Start of Block

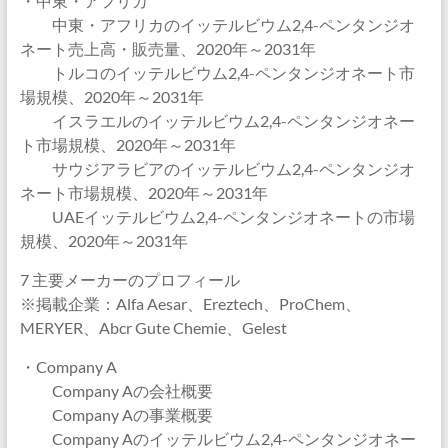
・中東・アフリカ
中東・アフリカのイッテルビウム2,4-ペンタンジオ
ネート売上高・販売量、2020年～2031年
トルコのイッテルビウム2,4-ペンタンジオネート市
場規模、2020年～2031年
イスラエルのイッテルビウム2,4-ペンタンジオネー
ト市場規模、2020年～2031年
サウジアラビアのイッテルビウム2,4-ペンタンジオ
ネート市場規模、2020年～2031年
UAEイッテルビウム2,4-ペンタンジオネートの市場
規模、2020年～2031年
7 主要メーカーのプロフィール
※掲載企業：Alfa Aesar、Ereztech、ProChem、
MERYER、Abcr Gute Chemie、Gelest
・Company A
Company Aの会社概要
Company Aの事業概要
Company Aのイッテルビウム2,4-ペンタンジオネー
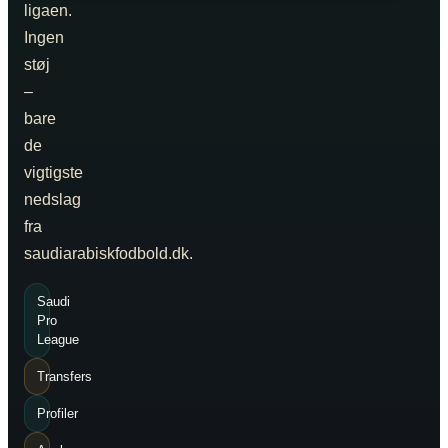
ligaen.
Ingen
støj
–
bare
de
vigtigste
nedslag
fra
saudiarabiskfodbold.dk.
Saudi
Pro
League
Transfers
Profiler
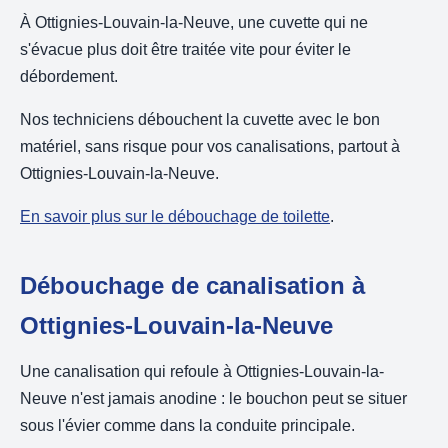
À Ottignies-Louvain-la-Neuve, une cuvette qui ne
s'évacue plus doit être traitée vite pour éviter le
débordement.
Nos techniciens débouchent la cuvette avec le bon
matériel, sans risque pour vos canalisations, partout à
Ottignies-Louvain-la-Neuve.
En savoir plus sur le débouchage de toilette
.
Débouchage de canalisation à
Ottignies-Louvain-la-Neuve
Une canalisation qui refoule à Ottignies-Louvain-la-
Neuve n'est jamais anodine : le bouchon peut se situer
sous l'évier comme dans la conduite principale.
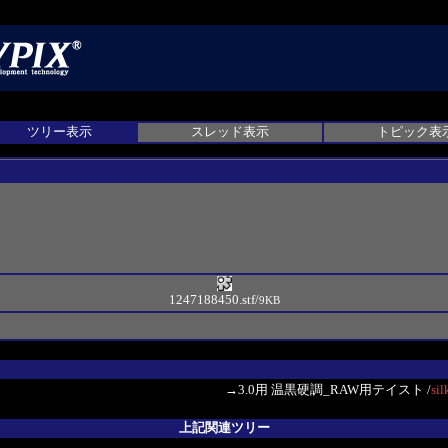
ツリー表示
スレッド表示
トピック表
1247188450.stf
/
9KB
→3.0用 温黒硬調_RAW用テイスト
/
sil
上記関連ツリー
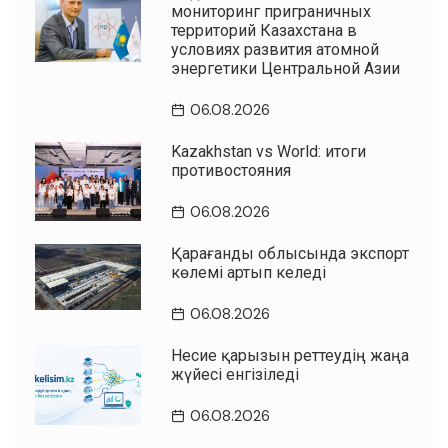
мониторинг приграничных
территорий Казахстана в
условиях развития атомной
энергетики Центральной Азии
06.08.2026
Kazakhstan vs World: итоги
противостояния
06.08.2026
Қарағанды облысында экспорт
көлемі артып келеді
06.08.2026
Несие қарызын реттеудің жаңа
жүйесі енгізіледі
06.08.2026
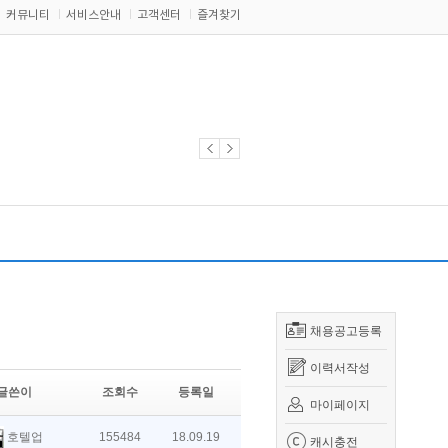
커뮤니티
서비스안내
고객센터
즐겨찾기
채용공고등록
이력서작성
글쓴이
조회수
등록일
마이페이지
호텔업
155484
18.09.19
캐시충전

End of Block

(HOW TO COMPLETE THIS TASK) Of all the entries above, repeat only the lines from the line that has "ネート売上高・販売量、2020年～2031年" to the line that has "Company Aの事業概要", both lines included, exactly.

(OUTPUT BELOW)
ネート売上高・販売量、2020年～2031年
トルコのイッテルビウム2,4-ペンタンジオネート市
場規模、2020年～2031年
イスラエルのイッテルビウム2,4-ペンタンジオネー
ト市場規模、2020年～2031年
サウジアラビアのイッテルビウム2,4-ペンタンジオ
ネート市場規模、2020年～2031年
UAEイッテルビウム2,4-ペンタンジオネートの市場
規模、2020年～2031年
7 主要メーカーのプロフィール
※掲載企業：Alfa Aesar、Ereztech、ProChem、
MERYER、Abcr Gute Chemie、Gelest
・Company A
Company Aの会社概要
Company Aの事業概要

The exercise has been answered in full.